Sagarika Gami '18
I did not anticipate being a Gender & Women’s Studies (GWS) major, and it was at the end of sophomore year when I realized that I had already completed half the major. Until that point, I chose classes based on the professors who taught them which was for me a foolproof strategy. Every professor I came to love and admire taught at least one GWS course, either within the department or cross-listed with another. These brilliant individuals - Professors Erin Runions, Zayn Kassam and Aimee Bahng in particular - have challenged my perceptions of the world and guided me to have a critical and nuanced approach to the discipline. Such professors are the heart and soul of the GWS department and are the reason I decided to be a major.
I wanted to continue my academic journey in a challenging and thorough environment. I wanted to continue being taught by professors who gave so much of themselves in class discussion, inspiring everyone in the room. And, I wanted to move far beyond what I knew and critique the institutions I had grown accustomed to. I'm happy to say that the GWS major offered me all of this and so much more.

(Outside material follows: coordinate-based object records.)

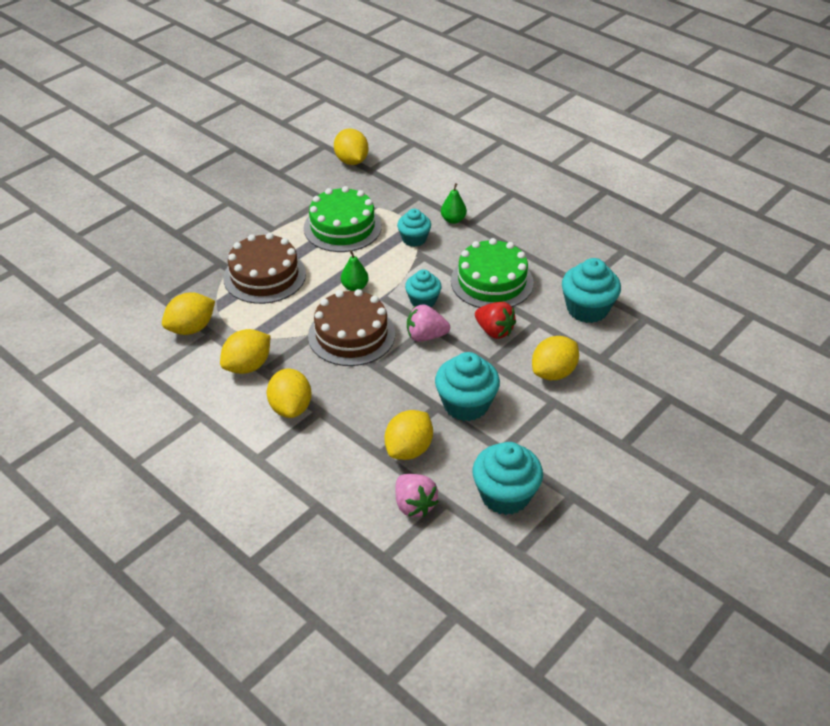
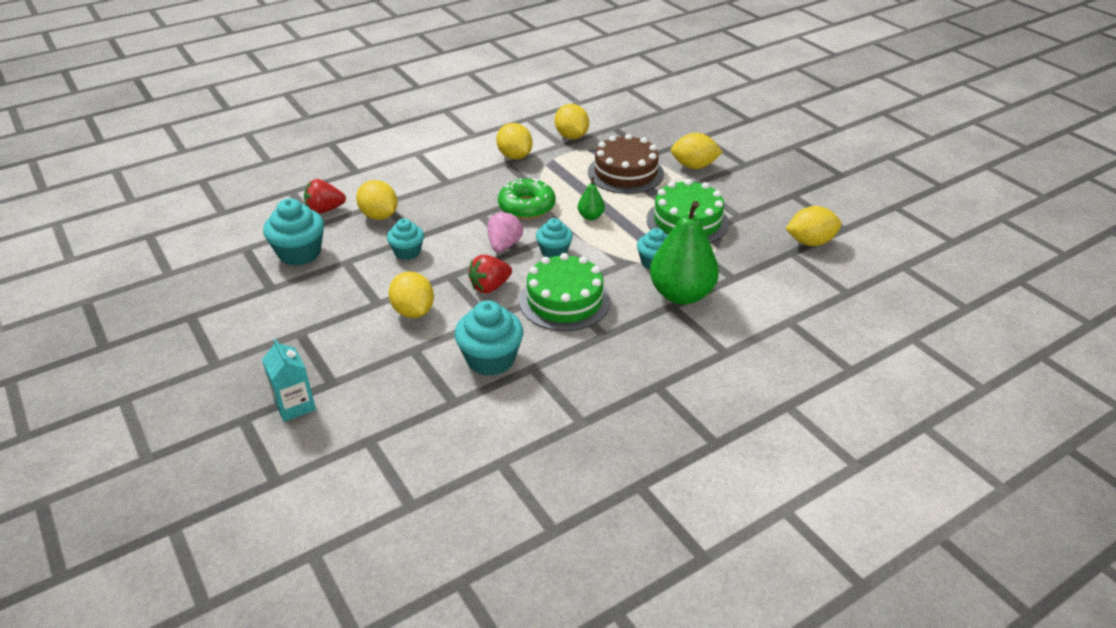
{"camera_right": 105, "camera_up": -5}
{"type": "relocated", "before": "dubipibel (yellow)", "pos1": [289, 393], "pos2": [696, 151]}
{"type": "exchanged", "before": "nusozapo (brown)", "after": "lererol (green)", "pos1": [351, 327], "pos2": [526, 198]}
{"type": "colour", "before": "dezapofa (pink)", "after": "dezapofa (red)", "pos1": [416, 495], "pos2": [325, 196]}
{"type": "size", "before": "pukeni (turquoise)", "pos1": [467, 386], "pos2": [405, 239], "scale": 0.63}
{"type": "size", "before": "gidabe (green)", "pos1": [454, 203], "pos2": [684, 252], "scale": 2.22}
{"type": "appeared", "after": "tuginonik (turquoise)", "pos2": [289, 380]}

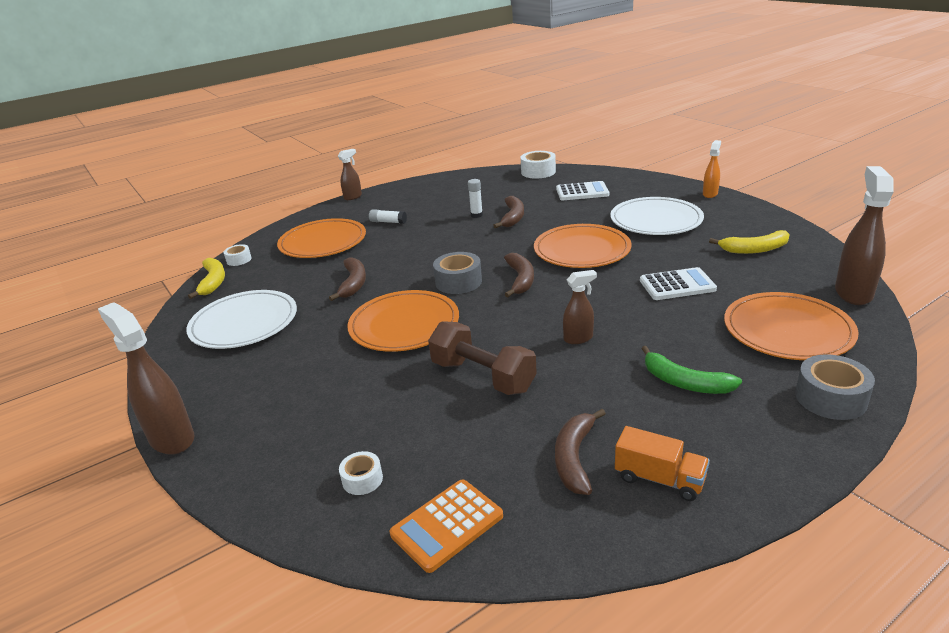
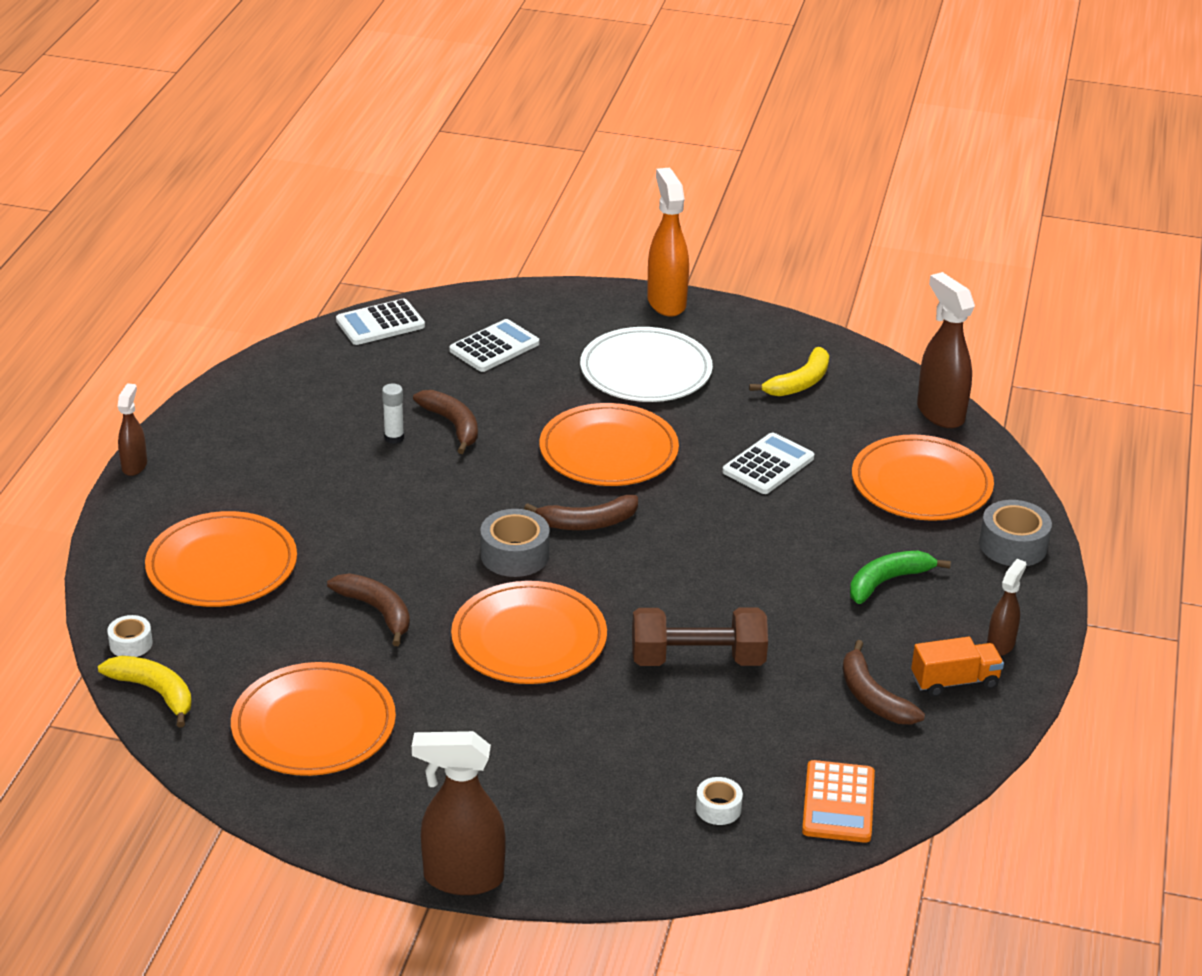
{"camera_right": -45, "camera_up": 5}
{"type": "colour", "before": "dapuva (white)", "after": "dapuva (orange)", "pos1": [241, 319], "pos2": [313, 719]}
{"type": "missing", "before": "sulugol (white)", "pos1": [388, 216]}
{"type": "spun", "before": "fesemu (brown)", "pos1": [519, 275], "pos2": [581, 512], "turn": 120}
{"type": "exchanged", "before": "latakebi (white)", "after": "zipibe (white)", "pos1": [538, 165], "pos2": [380, 322]}
{"type": "relocated", "before": "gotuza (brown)", "pos1": [580, 307], "pos2": [1006, 607]}
{"type": "spun", "before": "fesemu (green)", "pos1": [692, 370], "pos2": [900, 577], "turn": 150}
{"type": "size", "before": "gotuza (orange)", "pos1": [712, 169], "pos2": [668, 242], "scale": 1.76}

I loved the ability to take cross-listed courses such as Prison, Punishment, Redemption (CP) and Women in Islamic Traditions, both of which are housed in the Religious Studies department. I find that applying a GWS framework to other disciplines is extremely valuable and heightened my understandings of queer theory, intersectionality, and feminist praxis.
As a culmination of my interdisciplinary and praxis-focused approach to GWS, I wrote my thesis about sexual violence within the South Asian-American community. Looking at how the rule of law fails to achieve justice for South Asian American survivors of domestic violence, I analyzed how the South Asian-American community mobilizes in response to this failure. I focused on alternative modes of justice, ranging from direct service organizations which provide culturally and linguistically accessible services to survivors to pre-violence educational models. I argue that modes of resistance through educational initiatives aimed towards South Asian-American youth (ages 10 to 18) against rape culture will more effectively deter the cycles of intra-community violence from occurring, specifically when oriented from sites of religious worship and/or cultural centers – spaces that create a sense of South Asian identity. These educational spaces currently do not exist as an intra-community effort, so I analyze various feminist pedagogies as well as examples of this work being done within other communities to extend these praxes back to the South Asian community.